The woman shrieked and then demanded that someone defend her and chastise the soldier.
An English gentleman sitting across the aisle spoke up, "You know, sir, you Canadians do seem to have a penchant for doing the wrong thing. You eat holding the fork in the wrong hand. You drive your autos on the wrong side of the road. And now, sir, you've thrown the wrong bitch out the window."

The Ministry of Transport Safety Board recently divulged that they had, for the last five years, covertly funded a project whereby Ford & Chrysler installed black boxes in four wheel drive pickup trucks in an effort to determine, in fatal accidents, the circumstances in the last 15 seconds before the crash.
They were surprised to find in 9 of the 10 provinces that the last words of drivers in 61.2% of fatal crashes were, "Oh, Shit!"
Only the province of Newfoundland was it different, where over 89.3% of the final words were: "Hold me beer and watch 'dis"....


Cowboy Bravado

Three cowboys - one from Ontario, one from Sask, and the other from Alberta are sitting around a campfire, out on the lonesome prairie, each with the bravado for which they are famous. A night of tall tales begins.

The guy from Ontario, "I must be the meanest, toughest cowboy there is. Why, just the other day a bull got loose in the corral and gored six men before I wrestled it to the ground by the horns, with my bare hands."

The guy from Sask couldn't stand to be bested. "Why, I was walking down the trail yesterday and a 15 foot long rattler slid out from under a rock and made a move for me. I grabbed that snake with my bare hands and bit its head off and sucked the poison down in one gulp. And I'm still here today!"

The Albertan remained silent, slowly stirring the coals with his penis.

THREE KNOTS (R) An old retired sailor puts on his old uniform and heads for the docks once more for old times sake. He engages a prostitute and takes her up to a room.

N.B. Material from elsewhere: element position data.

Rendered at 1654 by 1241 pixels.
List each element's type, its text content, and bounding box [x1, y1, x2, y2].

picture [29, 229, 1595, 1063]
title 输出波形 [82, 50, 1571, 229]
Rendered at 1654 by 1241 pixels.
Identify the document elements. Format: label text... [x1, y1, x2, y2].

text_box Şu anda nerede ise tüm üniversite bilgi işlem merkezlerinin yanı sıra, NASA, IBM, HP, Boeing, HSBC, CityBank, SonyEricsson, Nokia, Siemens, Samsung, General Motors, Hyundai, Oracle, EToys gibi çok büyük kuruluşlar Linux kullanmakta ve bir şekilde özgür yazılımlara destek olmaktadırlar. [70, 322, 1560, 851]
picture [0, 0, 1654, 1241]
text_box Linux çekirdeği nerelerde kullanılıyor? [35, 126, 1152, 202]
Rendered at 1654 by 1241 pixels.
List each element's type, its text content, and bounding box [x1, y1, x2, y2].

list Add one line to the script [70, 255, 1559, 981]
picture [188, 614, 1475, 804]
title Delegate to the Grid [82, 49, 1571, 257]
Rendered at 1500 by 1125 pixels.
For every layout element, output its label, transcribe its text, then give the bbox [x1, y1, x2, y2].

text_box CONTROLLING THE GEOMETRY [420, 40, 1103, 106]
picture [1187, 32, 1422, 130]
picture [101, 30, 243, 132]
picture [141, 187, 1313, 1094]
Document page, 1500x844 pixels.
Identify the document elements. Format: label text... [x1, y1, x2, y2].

He's soon going at it as well as he can for a guy his age, but needing some reassurance, he asks, "How am I doing?"
The prostitute replies, "Well, old Sailor, you're doing about three knots."
"Three knots?" he asks, "What's that supposed to mean?" She says, "You're knot hard, you're knot in, and you're knot getting your money back!

HAPPY MARRIAGE SECRET
Secrets to a Happy Marriage from a Male Point of View
1. It is important to find a woman that cooks and cleans
2. It is important to find a woman that makes good money
3. It is important to find a woman that likes to have sex
4. It is important that these three women never meet.

" HELP"
"Send someone over quickly!" the old woman screamed into the phone. "Two naked bikers are climbing up toward my bedroom window." "This is the Fire Department, lady," the voice replied. "I'll have to transfer you to the Police Department." "No, it's you I want," she yelled. "They need a longer ladder!"

A newfie calls his lawyer and asks...
"With all the lawsuits going on, I want to get in on some of that action. I hear people are suing cigarette companies because they got cancer and others are suing McDonalds because they got fat."
Lawyer: "And which one of those categories do you fit under?"
Newfie: "Neither. I just want to know if I can sue Labatt's for all the ugly women I've slept with?"